Of course, we could be even more stricts with our priors, trying to capture a more realistic relation between the variables, but for prior distributions this is good enough. Remember also that we might have trouble for taking strict narrow priors. It is the job of the posterior to use data to fit a more realistic relation between the variables.

10.2. The best fit regression function

Once established the model, we can create a grid of values for \(\alpha\), \(\beta\) and \(\sigma\). And, as before, simulate a sample from the posterior, with this sample, we can take the MAP of each parameter and plot the most plausible regression function \(\hat{\alpha}+\hat{\beta}(w-\bar{w})\).

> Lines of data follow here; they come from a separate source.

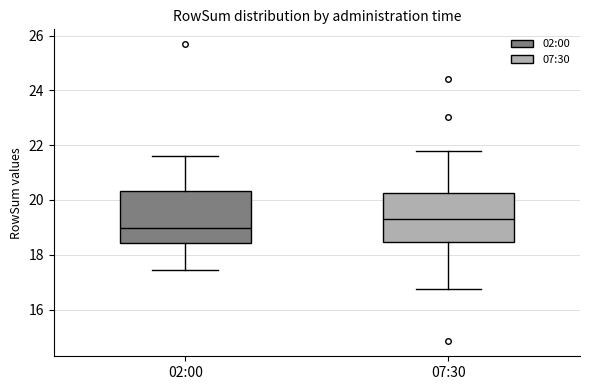

Reading left to right, read every box against the y-axis: the position of its median line, the range the box covers, and the ends of its whiskers. The values are not printed on the chart, so give them approximately, as read against the axis.

02:00: median 19.0, box 18.4 to 20.4, whiskers 17.4 to 21.6
07:30: median 19.2, box 18.4 to 20.2, whiskers 16.8 to 21.8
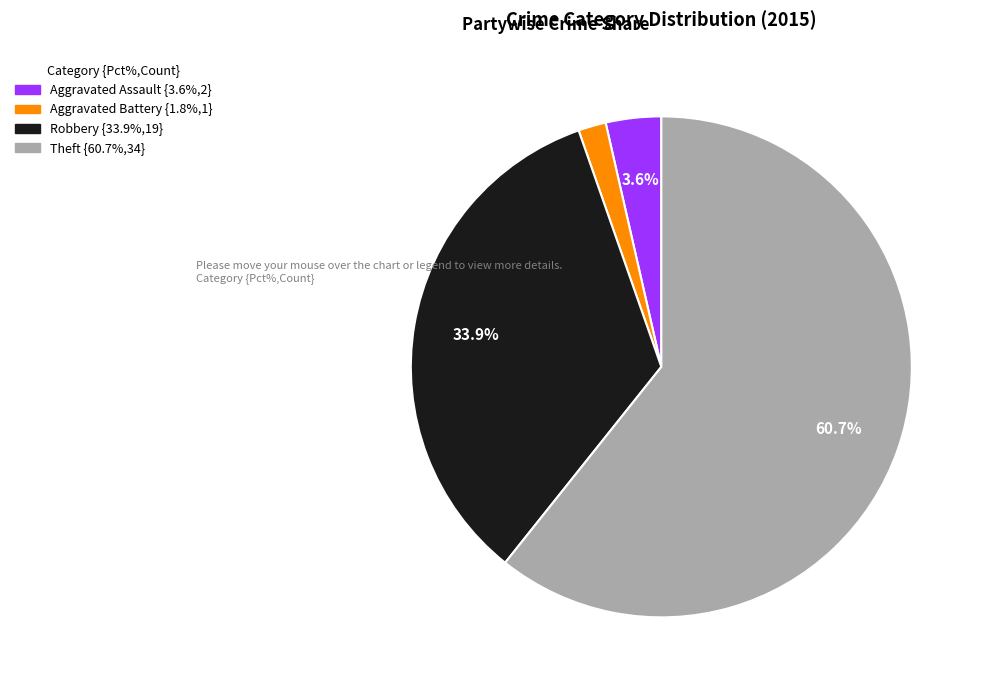

Does any single category account for the majority?

Yes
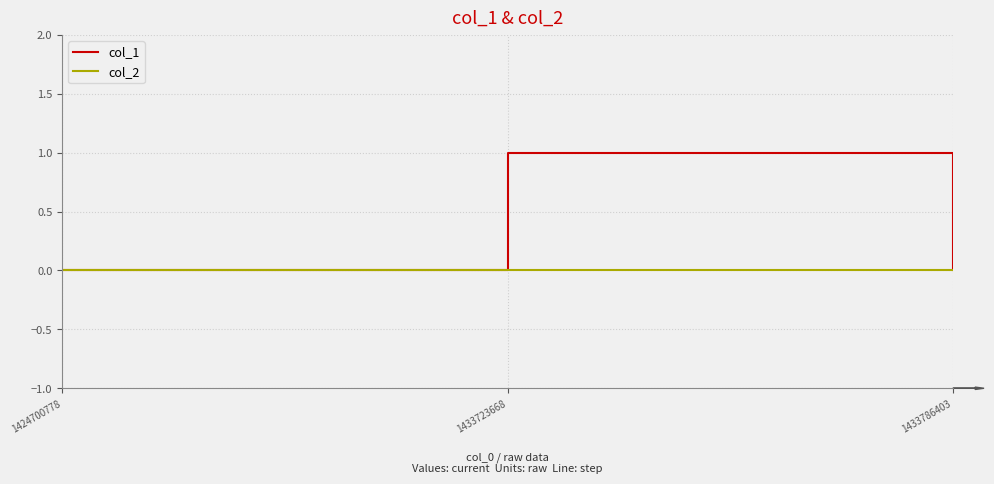

Which series has the largest total across all categories?

col_1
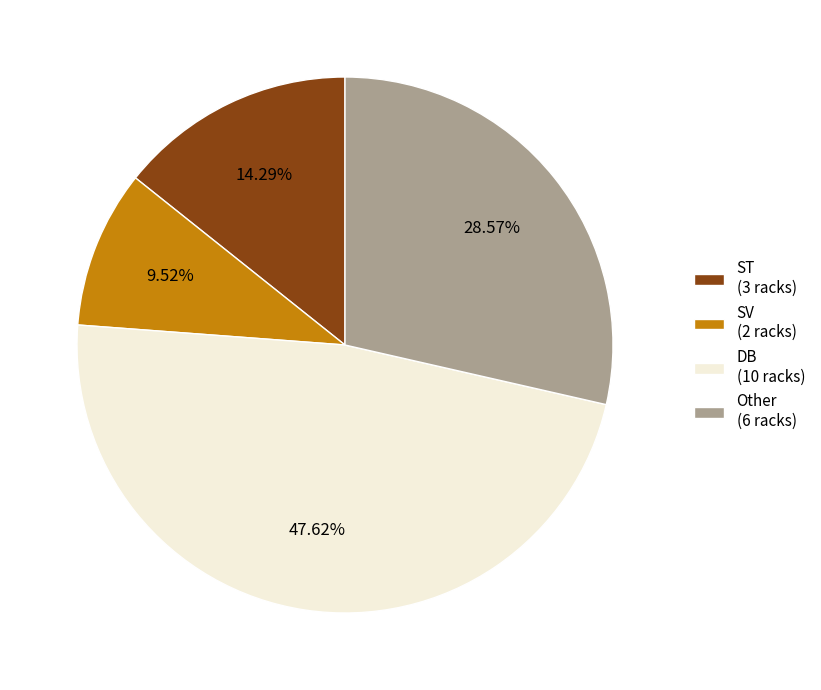

To the nearest percent, what is the average slice percentage?

25%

10.3. Credible band for the regression function

Because \(\mu\) depends on the parameters, and those have a posterior distribution, then \(\mu\) has a posterior distribution as well. In particular, fixing a weight \(w\), and taking the posterior sample \(\tilde\alpha_1,\ldots,\tilde\alpha_S,\tilde\beta_1,\ldots,\tilde\beta_S\), we get a posterior sasmple \(\tilde\mu_1,\ldots,\tilde\mu_S\) using the relation

\[\tilde\mu_s=\tilde\alpha_s+\tilde\beta_s(w-\bar{w}).\]

From this sample, we can create credible intervals for \(\mu\) given the fixed value of \(w\). Varying \(w\) from its lowest value to its largest, we create a credible band for the regression function.

10.4. Credible band for the observations

Finally, to generate credible intervals for the height, remember that \(h|\mu,\sigma^2\sim\textsf{Normal}(\mu,\sigma^2)\). Then, for a fixed weight \(w\), we can get a posterior sample for \(\mu\) as we explain before, \(\tilde\mu_1,\ldots,\tilde\mu_S\). More over, we can simulate a sample from the posterior of \(\sigma\), \(\tilde\sigma_1,\ldots,\tilde\sigma_S\). Thus, to get a sample from the posterior of \(h\), \(\tilde{h}_1,\ldots,\tilde{h}_S\), we simulate \(\tilde{h}_s\sim\textsf{Normal}(\tilde\mu_s,\tilde\sigma_s^2)\). From the sample \(\tilde{h}_1,\ldots,\tilde{h}_S\) we can get a credible interval for the fixed weight \(w\). Varying \(w\) from its lowest value to its largest, we get a credible band for the height.